[[ ENTRIES SUPPLIED open ]]

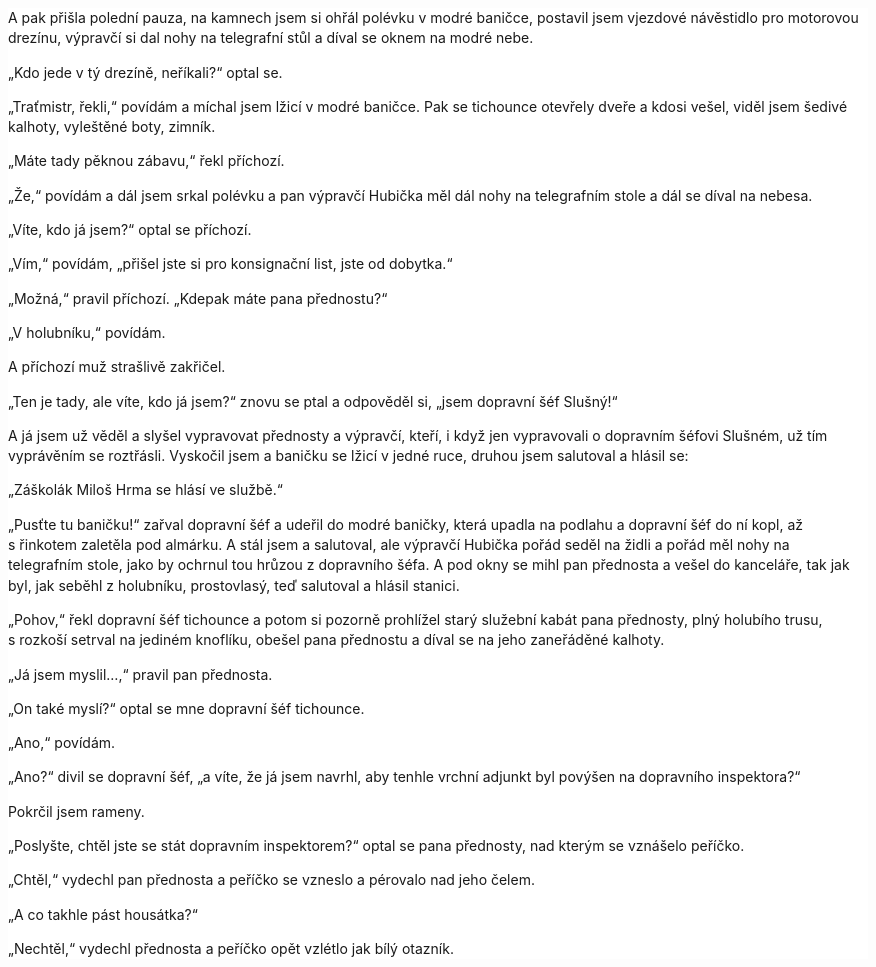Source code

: A pak přišla polední pauza, na kamnech jsem si ohřál polévku v modré baničce, postavil jsem vjezdové návěstidlo pro motorovou drezínu, výpravčí si dal nohy na telegrafní stůl a díval se oknem na modré nebe.

„Kdo jede v tý drezíně, neříkali?“ optal se.

„Traťmistr, řekli,“ povídám a míchal jsem lžicí v modré baničce. Pak se tichounce otevřely dveře a kdosi vešel, viděl jsem šedivé kalhoty, vyleštěné boty, zimník.

„Máte tady pěknou zábavu,“ řekl příchozí.

„Že,“ povídám a dál jsem srkal polévku a pan výpravčí Hubička měl dál nohy na telegrafním stole a dál se díval na nebesa.

„Víte, kdo já jsem?“ optal se příchozí.

„Vím,“ povídám, „přišel jste si pro konsignační list, jste od dobytka.“

„Možná,“ pravil příchozí. „Kdepak máte pana přednostu?“

„V holubníku,“ povídám.

A příchozí muž strašlivě zakřičel.

„Ten je tady, ale víte, kdo já jsem?“ znovu se ptal a odpověděl si, „jsem dopravní šéf Slušný!“

A já jsem už věděl a slyšel vypravovat přednosty a výpravčí, kteří, i když jen vypravovali o dopravním šéfovi Slušném, už tím vyprávěním se roztřásli. Vyskočil jsem a baničku se lžicí v jedné ruce, druhou jsem salutoval a hlásil se:

„Záškolák Miloš Hrma se hlásí ve službě.“

„Pusťte tu baničku!“ zařval dopravní šéf a udeřil do modré baničky, která upadla na podlahu a dopravní šéf do ní kopl, až s řinkotem zaletěla pod almárku. A stál jsem a salutoval, ale výpravčí Hubička pořád seděl na židli a pořád měl nohy na telegrafním stole, jako by ochrnul tou hrůzou z dopravního šéfa. A pod okny se mihl pan přednosta a vešel do kanceláře, tak jak byl, jak seběhl z holubníku, prostovlasý, teď salutoval a hlásil stanici.

„Pohov,“ řekl dopravní šéf tichounce a potom si pozorně prohlížel starý služební kabát pana přednosty, plný holubího trusu, s rozkoší setrval na jediném knoflíku, obešel pana přednostu a díval se na jeho zaneřáděné kalhoty.

„Já jsem myslil…,“ pravil pan přednosta.

„On také myslí?“ optal se mne dopravní šéf tichounce.

„Ano,“ povídám.

„Ano?“ divil se dopravní šéf, „a víte, že já jsem navrhl, aby tenhle vrchní adjunkt byl povýšen na dopravního inspektora?“

Pokrčil jsem rameny.

„Poslyšte, chtěl jste se stát dopravním inspektorem?“ optal se pana přednosty, nad kterým se vznášelo peříčko.

„Chtěl,“ vydechl pan přednosta a peříčko se vzneslo a pérovalo nad jeho čelem.

„A co takhle pást housátka?“

„Nechtěl,“ vydechl přednosta a peříčko opět vzlétlo jak bílý otazník.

[[ ENTRIES SUPPLIED closed ]]

WHAT YOU NEED TO DO:
Could you copy every line in the records that holds "vydechl"?

THE COMPLETED TASK:
„Chtěl,“ vydechl pan přednosta a peříčko se vzneslo a pérovalo nad jeho čelem.
„Nechtěl,“ vydechl přednosta a peříčko opět vzlétlo jak bílý otazník.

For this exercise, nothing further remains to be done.